Vegetables, fruit trees, and other plants require pollination to produce vegetables or fruit. If the pollen is not spread from one plant to another, the plant will produce only flowers. Bees help spread pollen from one plant or tree to the next as they complete their own task of collecting pollen.

In an apiary, multiple beehives are set on pallets. Special scents are used to attract queen honeybees to the hives. While the queen sits in the beehive, she sends her workers out to collect pollen and nectar from area flowers. The pollen is used by the colony of bees as protein to keep them well nourished as they go about their tasks. After the worker bees ingest the nectar they collect, they regurgitate it and store it in the honeycombs within the beehive. This is how honey is made.


Beekeepers build an apiary for bees in order to give them a suitable area in which to produce ample supplies of honey. When it comes time to collect the honey, the beekeeper introduces a small quantity of smoke to a hive. This causes the bees to become dormant. The beekeeper can then reach into the beehive and remove several of the honeycombs, making sure to leave enough for the bees to eat. When the combs of honey are removed and the hive is shut again, the bees work hard in order to replace the missing honeycombs.

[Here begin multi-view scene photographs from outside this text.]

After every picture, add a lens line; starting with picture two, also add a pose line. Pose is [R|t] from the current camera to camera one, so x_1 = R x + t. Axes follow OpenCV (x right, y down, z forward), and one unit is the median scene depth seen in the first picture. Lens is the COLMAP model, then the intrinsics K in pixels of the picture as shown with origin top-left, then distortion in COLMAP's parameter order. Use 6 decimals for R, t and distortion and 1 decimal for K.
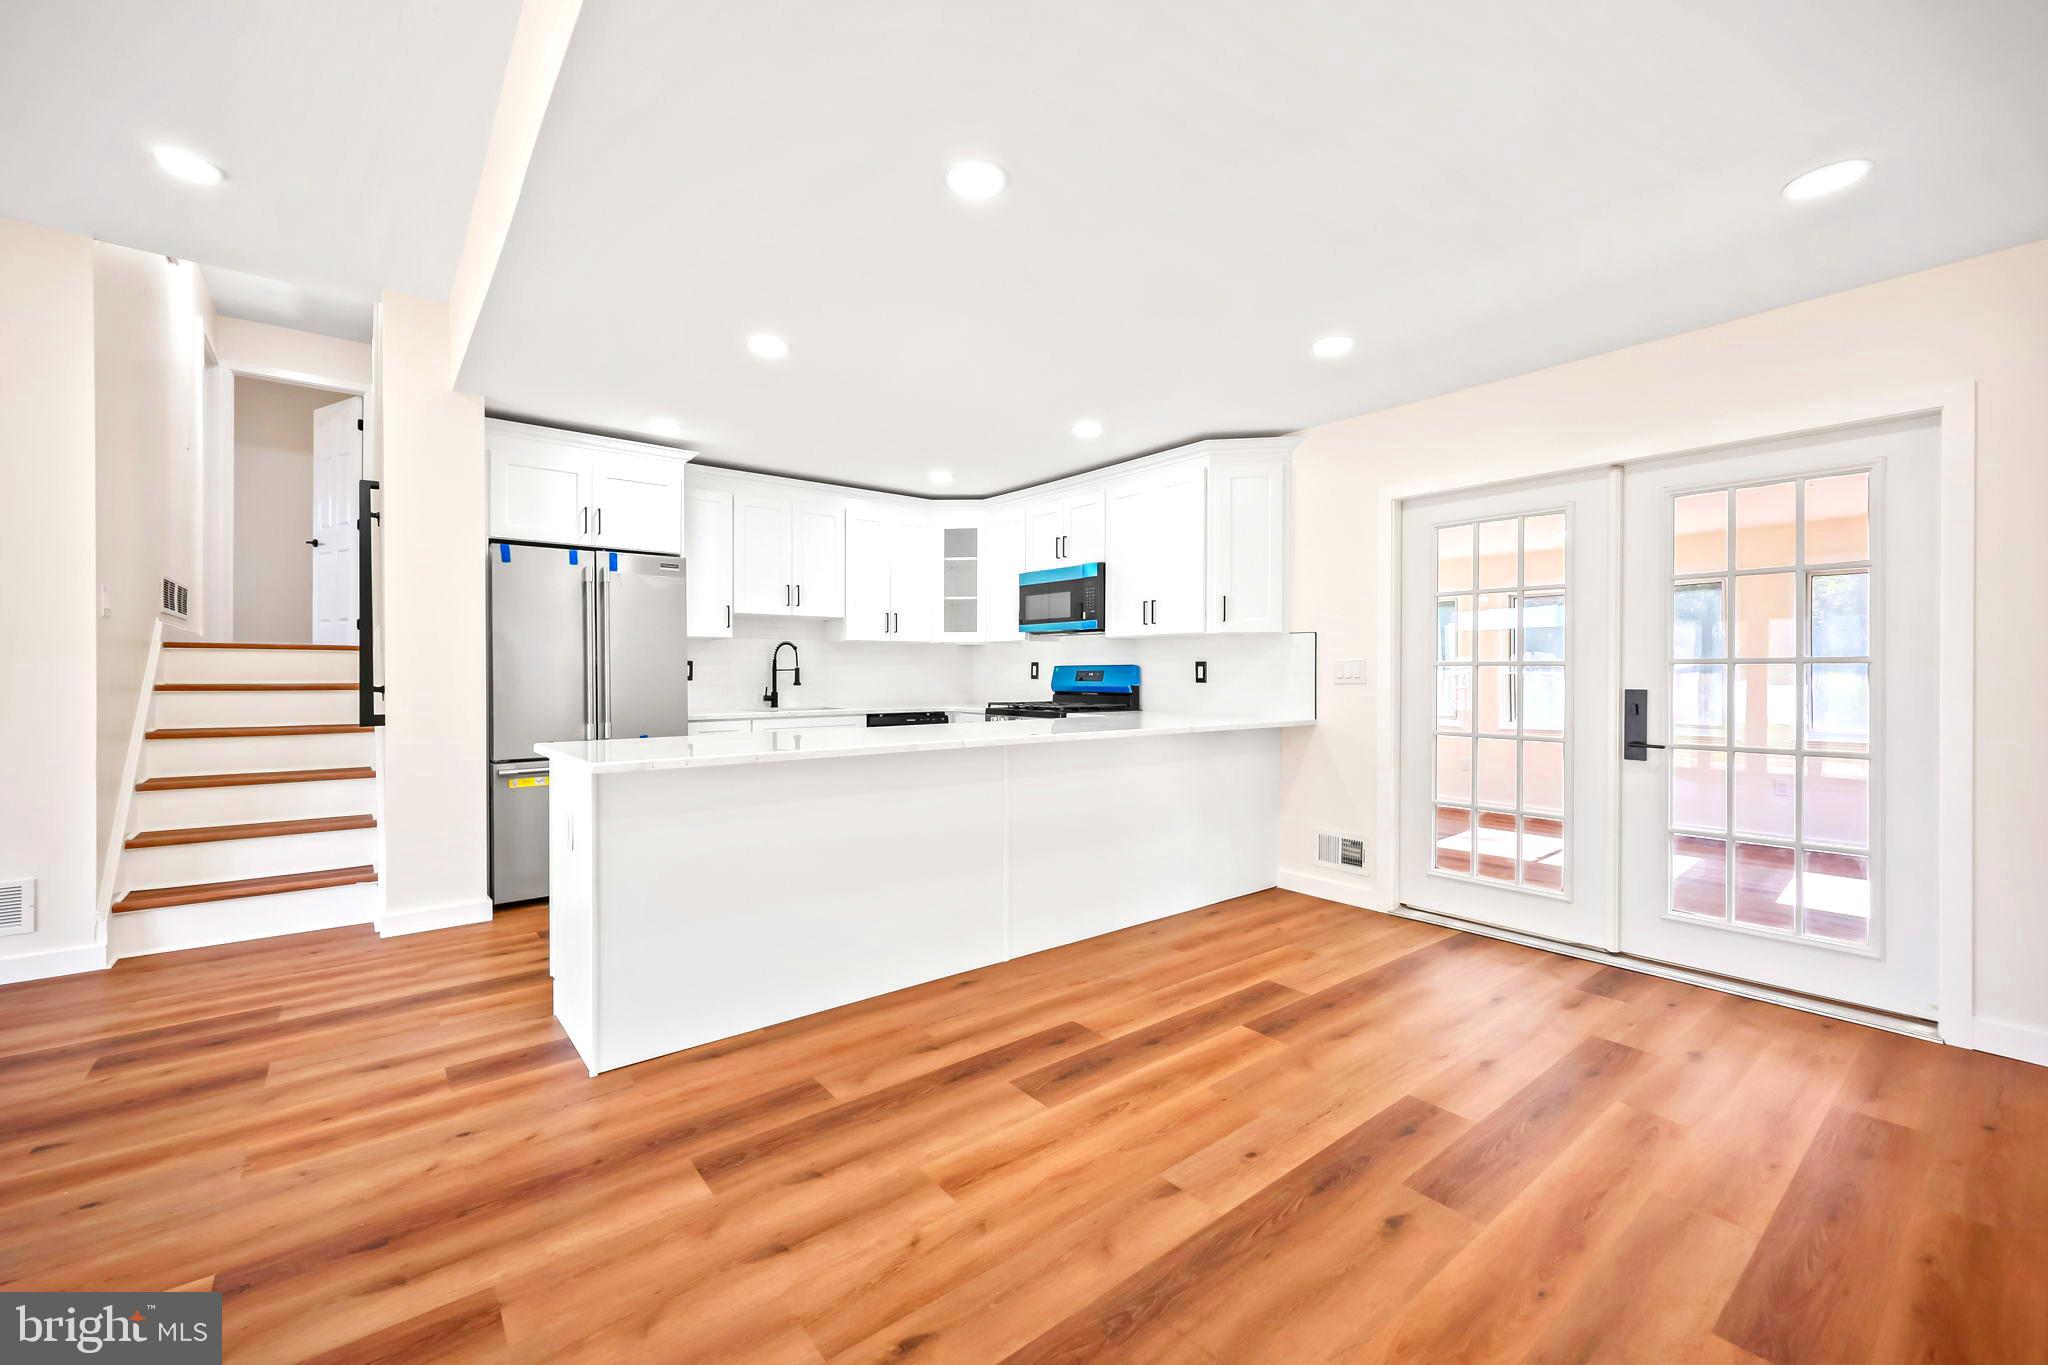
lens RADIAL K [[839.2, 0, 1020.5], [0, 839.2, 680.1], [0, 0, 1]] dist [0.004589, -0.001154]
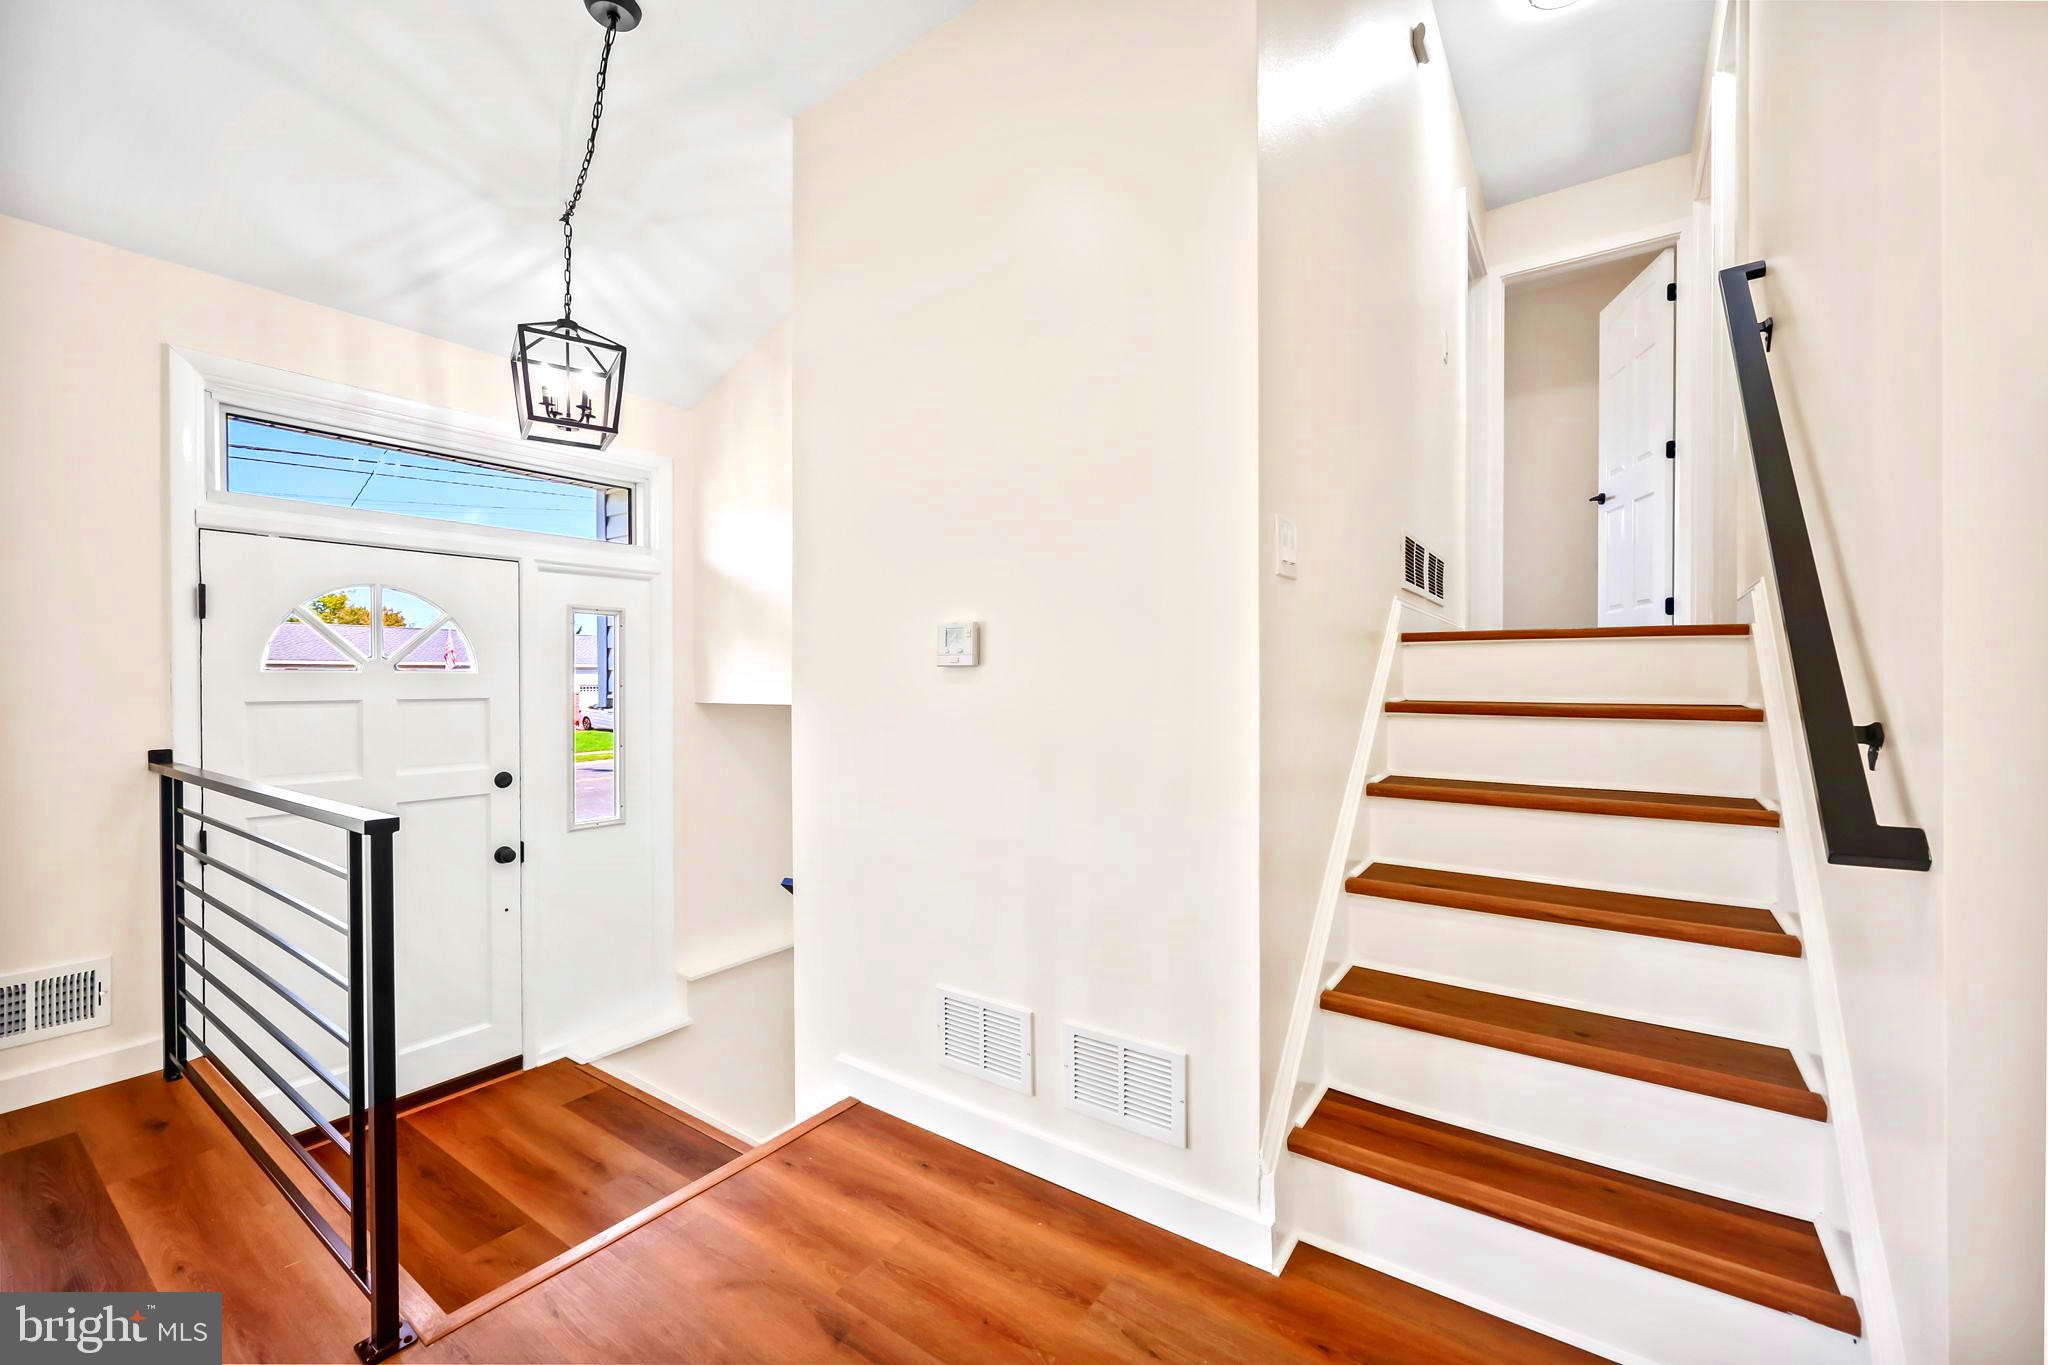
lens RADIAL K [[839.2, 0, 1017.7], [0, 839.2, 681.8], [0, 0, 1]] dist [0.004589, -0.001154]
pose [[0.282604, -0.004464, -0.959226, -0.412787], [-0.003758, 0.999976, -0.005761, -0.003353], [0.959229, 0.005233, 0.282580, 0.454855]]
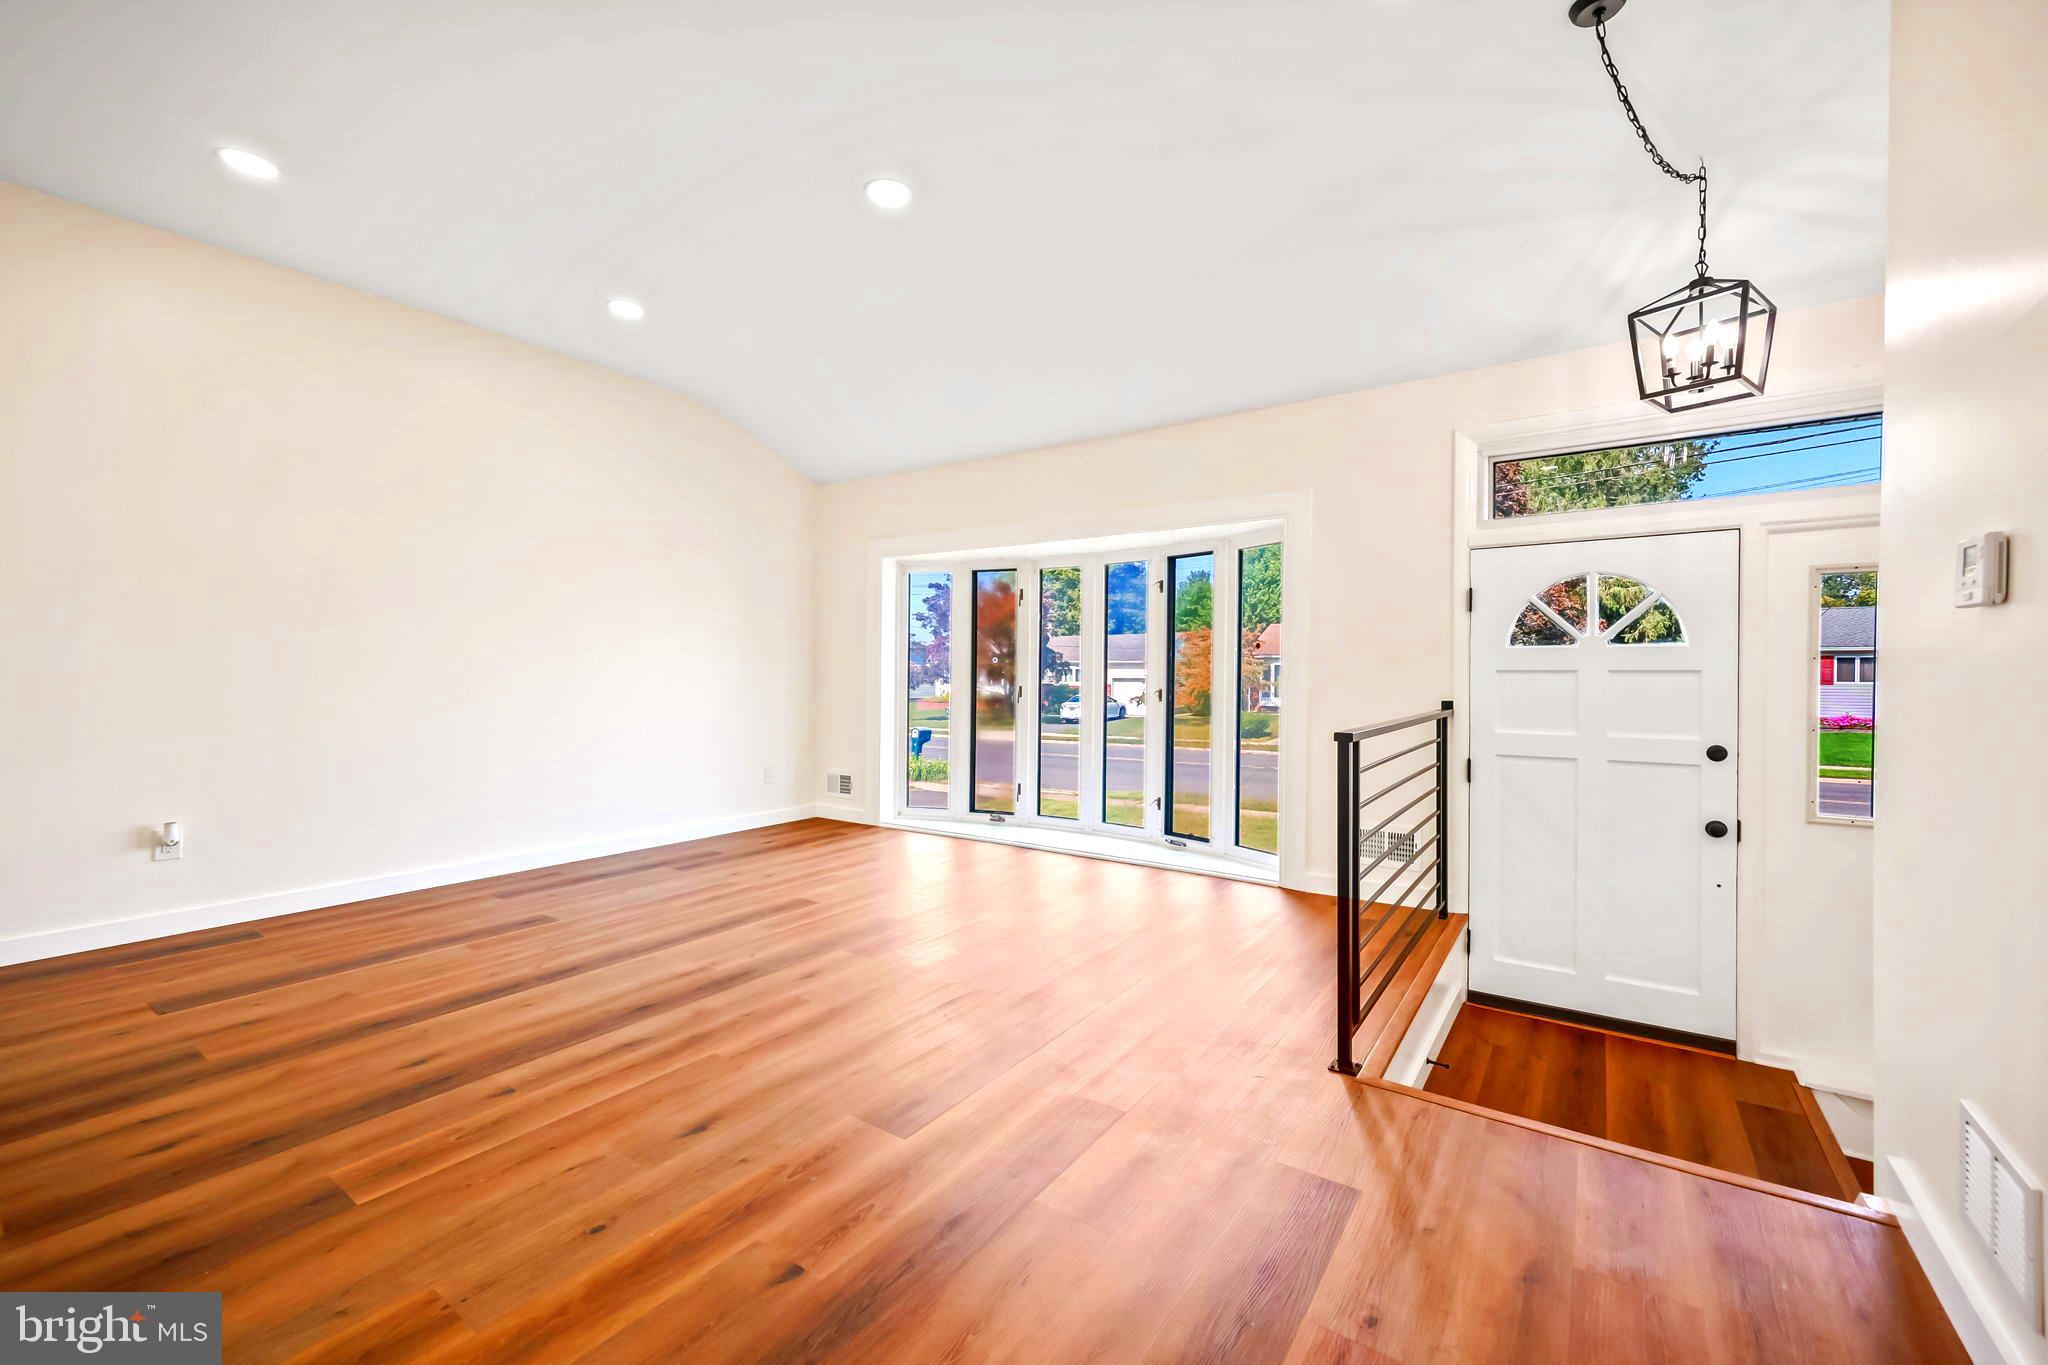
lens RADIAL K [[839.2, 0, 1024.7], [0, 839.2, 673.7], [0, 0, 1]] dist [0.004589, -0.001154]
pose [[-0.956002, -0.005979, -0.293299, -0.457399], [-0.008663, 0.999932, 0.007856, 0.009679], [0.293232, 0.010051, -0.955988, 0.728102]]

Typically, an apiary is set up in a field of flowers that help produce quality honey. The best location for an apiary is in a field of clover, orange blossoms, heather, blackberry, blueberry, or buckwheat. The flowers surrounding the apiary have an impact on the honey’s flavor. Clover honey, which is typically very sweet, is the most common. Honey made from the nectar of fruit trees and bushes tends to have a fruitier flavor.

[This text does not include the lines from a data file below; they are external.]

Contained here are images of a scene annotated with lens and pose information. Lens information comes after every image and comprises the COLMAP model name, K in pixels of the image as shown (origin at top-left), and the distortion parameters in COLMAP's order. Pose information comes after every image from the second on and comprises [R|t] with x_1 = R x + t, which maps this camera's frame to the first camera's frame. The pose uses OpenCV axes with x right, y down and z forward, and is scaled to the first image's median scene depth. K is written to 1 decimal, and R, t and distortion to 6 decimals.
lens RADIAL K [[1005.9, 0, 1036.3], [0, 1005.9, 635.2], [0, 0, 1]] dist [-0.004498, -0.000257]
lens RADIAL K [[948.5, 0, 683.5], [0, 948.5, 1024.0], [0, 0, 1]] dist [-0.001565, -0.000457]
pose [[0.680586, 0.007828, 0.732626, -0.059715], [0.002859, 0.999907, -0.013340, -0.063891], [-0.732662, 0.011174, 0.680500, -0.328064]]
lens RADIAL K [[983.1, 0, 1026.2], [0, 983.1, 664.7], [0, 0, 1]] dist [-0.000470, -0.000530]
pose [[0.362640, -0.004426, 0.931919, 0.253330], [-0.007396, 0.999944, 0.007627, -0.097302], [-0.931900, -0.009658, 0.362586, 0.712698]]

The nectar of some flowers is toxic to humans. Therefore, an apiary should never be placed near these flowers. Azaleas, rhododendrons, and mountain laurel, for example, contain grayanotoxin, which can cause irregular heart rhythms, low blood pressure, dizziness, vomiting, and muscle paralysis. Thanks to proper apiary placement, grayanotoxin poisoning from honey is extremely rare in the United States.